**WORK TO BE COMPLETED:**
Pull out every line of the material below that contains the word "have".

**RECORDS SUPPLIED:**
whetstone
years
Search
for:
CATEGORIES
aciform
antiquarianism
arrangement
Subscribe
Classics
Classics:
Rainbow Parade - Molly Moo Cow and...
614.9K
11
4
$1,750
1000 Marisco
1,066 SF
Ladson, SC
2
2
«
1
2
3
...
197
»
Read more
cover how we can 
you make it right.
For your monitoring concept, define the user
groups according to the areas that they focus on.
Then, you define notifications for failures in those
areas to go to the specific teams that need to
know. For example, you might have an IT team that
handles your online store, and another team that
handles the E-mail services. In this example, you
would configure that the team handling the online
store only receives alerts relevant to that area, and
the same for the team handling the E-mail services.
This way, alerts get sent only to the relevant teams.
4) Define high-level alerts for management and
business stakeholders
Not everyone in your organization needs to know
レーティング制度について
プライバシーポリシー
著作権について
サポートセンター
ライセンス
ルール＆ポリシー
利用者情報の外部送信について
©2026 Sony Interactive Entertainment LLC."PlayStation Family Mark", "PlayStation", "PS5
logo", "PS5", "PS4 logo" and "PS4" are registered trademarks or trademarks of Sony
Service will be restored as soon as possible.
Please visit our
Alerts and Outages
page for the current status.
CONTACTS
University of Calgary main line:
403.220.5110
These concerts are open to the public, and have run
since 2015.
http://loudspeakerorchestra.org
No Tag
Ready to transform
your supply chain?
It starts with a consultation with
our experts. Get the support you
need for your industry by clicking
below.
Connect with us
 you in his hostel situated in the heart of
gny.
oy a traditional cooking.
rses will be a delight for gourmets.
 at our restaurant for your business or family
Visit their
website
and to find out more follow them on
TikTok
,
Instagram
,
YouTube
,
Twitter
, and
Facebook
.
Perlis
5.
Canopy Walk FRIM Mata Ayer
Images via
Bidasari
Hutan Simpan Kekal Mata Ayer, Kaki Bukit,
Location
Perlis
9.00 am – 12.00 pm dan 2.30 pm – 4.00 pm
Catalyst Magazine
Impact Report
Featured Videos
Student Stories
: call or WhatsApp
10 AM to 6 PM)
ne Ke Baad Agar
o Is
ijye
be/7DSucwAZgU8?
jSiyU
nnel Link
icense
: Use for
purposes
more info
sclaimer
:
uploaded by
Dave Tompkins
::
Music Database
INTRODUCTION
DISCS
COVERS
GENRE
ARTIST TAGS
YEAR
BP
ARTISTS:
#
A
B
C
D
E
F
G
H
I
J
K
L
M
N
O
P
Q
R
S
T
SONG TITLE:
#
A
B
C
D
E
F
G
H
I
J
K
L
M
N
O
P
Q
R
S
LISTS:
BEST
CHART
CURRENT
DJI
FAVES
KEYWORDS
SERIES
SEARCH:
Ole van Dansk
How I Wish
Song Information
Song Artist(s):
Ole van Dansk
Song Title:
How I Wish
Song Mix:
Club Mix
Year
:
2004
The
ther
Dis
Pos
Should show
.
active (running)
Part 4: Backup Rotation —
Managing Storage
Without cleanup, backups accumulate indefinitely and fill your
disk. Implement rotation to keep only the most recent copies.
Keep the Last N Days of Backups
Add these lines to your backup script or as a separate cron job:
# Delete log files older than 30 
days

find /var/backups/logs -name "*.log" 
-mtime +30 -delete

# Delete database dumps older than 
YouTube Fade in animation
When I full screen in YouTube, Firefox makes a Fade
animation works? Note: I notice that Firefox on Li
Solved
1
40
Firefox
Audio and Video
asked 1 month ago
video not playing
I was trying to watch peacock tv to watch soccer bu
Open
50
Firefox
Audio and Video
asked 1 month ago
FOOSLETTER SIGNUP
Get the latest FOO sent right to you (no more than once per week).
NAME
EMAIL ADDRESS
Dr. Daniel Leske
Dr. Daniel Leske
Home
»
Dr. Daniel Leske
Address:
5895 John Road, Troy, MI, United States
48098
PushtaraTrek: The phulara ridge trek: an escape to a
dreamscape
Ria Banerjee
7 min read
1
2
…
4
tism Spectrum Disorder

**RESPONSE AREA:**
know. For example, you might have an IT team that
These concerts are open to the public, and have run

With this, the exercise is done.